■ What the task asks:
Rewrite every line of the records below as a numbered list, leaving out any blank lines.

■ Data items:
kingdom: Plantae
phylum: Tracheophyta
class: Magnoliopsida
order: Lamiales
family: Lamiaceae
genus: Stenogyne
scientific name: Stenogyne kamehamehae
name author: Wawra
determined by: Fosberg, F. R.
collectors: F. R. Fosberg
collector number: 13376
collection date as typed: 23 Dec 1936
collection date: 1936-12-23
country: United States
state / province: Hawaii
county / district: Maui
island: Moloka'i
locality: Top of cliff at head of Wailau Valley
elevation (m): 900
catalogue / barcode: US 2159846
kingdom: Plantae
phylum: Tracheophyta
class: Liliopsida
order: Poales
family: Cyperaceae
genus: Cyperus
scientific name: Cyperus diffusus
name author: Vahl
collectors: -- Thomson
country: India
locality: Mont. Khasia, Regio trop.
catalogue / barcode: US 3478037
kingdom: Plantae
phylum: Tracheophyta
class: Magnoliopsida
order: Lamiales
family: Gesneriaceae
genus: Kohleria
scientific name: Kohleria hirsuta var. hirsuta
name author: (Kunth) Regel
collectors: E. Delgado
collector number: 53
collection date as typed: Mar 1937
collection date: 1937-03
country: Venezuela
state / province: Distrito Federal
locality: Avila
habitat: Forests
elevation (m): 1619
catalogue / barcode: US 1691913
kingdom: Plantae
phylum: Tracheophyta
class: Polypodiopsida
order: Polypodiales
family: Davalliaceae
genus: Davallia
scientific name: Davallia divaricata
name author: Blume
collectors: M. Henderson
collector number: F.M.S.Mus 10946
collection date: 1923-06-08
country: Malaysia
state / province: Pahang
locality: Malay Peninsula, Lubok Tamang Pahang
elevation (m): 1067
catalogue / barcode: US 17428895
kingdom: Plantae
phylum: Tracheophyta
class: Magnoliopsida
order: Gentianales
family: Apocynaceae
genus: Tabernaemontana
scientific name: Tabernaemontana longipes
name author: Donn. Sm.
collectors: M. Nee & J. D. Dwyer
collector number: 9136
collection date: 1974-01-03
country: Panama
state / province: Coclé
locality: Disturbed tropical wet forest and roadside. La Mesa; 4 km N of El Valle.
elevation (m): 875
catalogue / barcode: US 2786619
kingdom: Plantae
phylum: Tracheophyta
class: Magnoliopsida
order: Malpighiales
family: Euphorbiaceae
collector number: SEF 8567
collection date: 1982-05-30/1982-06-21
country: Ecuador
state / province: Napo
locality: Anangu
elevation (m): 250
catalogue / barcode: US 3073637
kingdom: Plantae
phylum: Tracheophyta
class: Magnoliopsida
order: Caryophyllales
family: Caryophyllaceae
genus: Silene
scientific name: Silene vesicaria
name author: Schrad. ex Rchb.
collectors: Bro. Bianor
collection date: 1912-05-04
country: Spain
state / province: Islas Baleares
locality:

■ Complete response:
1. kingdom: Plantae
2. phylum: Tracheophyta
3. class: Magnoliopsida
4. order: Lamiales
5. family: Lamiaceae
6. genus: Stenogyne
7. scientific name: Stenogyne kamehamehae
8. name author: Wawra
9. determined by: Fosberg, F. R.
10. collectors: F. R. Fosberg
11. collector number: 13376
12. collection date as typed: 23 Dec 1936
13. collection date: 1936-12-23
14. country: United States
15. state / province: Hawaii
16. county / district: Maui
17. island: Moloka'i
18. locality: Top of cliff at head of Wailau Valley
19. elevation (m): 900
20. catalogue / barcode: US 2159846
21. kingdom: Plantae
22. phylum: Tracheophyta
23. class: Liliopsida
24. order: Poales
25. family: Cyperaceae
26. genus: Cyperus
27. scientific name: Cyperus diffusus
28. name author: Vahl
29. collectors: -- Thomson
30. country: India
31. locality: Mont. Khasia, Regio trop.
32. catalogue / barcode: US 3478037
33. kingdom: Plantae
34. phylum: Tracheophyta
35. class: Magnoliopsida
36. order: Lamiales
37. family: Gesneriaceae
38. genus: Kohleria
39. scientific name: Kohleria hirsuta var. hirsuta
40. name author: (Kunth) Regel
41. collectors: E. Delgado
42. collector number: 53
43. collection date as typed: Mar 1937
44. collection date: 1937-03
45. country: Venezuela
46. state / province: Distrito Federal
47. locality: Avila
48. habitat: Forests
49. elevation (m): 1619
50. catalogue / barcode: US 1691913
51. kingdom: Plantae
52. phylum: Tracheophyta
53. class: Polypodiopsida
54. order: Polypodiales
55. family: Davalliaceae
56. genus: Davallia
57. scientific name: Davallia divaricata
58. name author: Blume
59. collectors: M. Henderson
60. collector number: F.M.S.Mus 10946
61. collection date: 1923-06-08
62. country: Malaysia
63. state / province: Pahang
64. locality: Malay Peninsula, Lubok Tamang Pahang
65. elevation (m): 1067
66. catalogue / barcode: US 17428895
67. kingdom: Plantae
68. phylum: Tracheophyta
69. class: Magnoliopsida
70. order: Gentianales
71. family: Apocynaceae
72. genus: Tabernaemontana
73. scientific name: Tabernaemontana longipes
74. name author: Donn. Sm.
75. collectors: M. Nee & J. D. Dwyer
76. collector number: 9136
77. collection date: 1974-01-03
78. country: Panama
79. state / province: Coclé
80. locality: Disturbed tropical wet forest and roadside. La Mesa; 4 km N of El Valle.
81. elevation (m): 875
82. catalogue / barcode: US 2786619
83. kingdom: Plantae
84. phylum: Tracheophyta
85. class: Magnoliopsida
86. order: Malpighiales
87. family: Euphorbiaceae
88. collector number: SEF 8567
89. collection date: 1982-05-30/1982-06-21
90. country: Ecuador
91. state / province: Napo
92. locality: Anangu
93. elevation (m): 250
94. catalogue / barcode: US 3073637
95. kingdom: Plantae
96. phylum: Tracheophyta
97. class: Magnoliopsida
98. order: Caryophyllales
99. family: Caryophyllaceae
100. genus: Silene
101. scientific name: Silene vesicaria
102. name author: Schrad. ex Rchb.
103. collectors: Bro. Bianor
104. collection date: 1912-05-04
105. country: Spain
106. state / province: Islas Baleares
107. locality:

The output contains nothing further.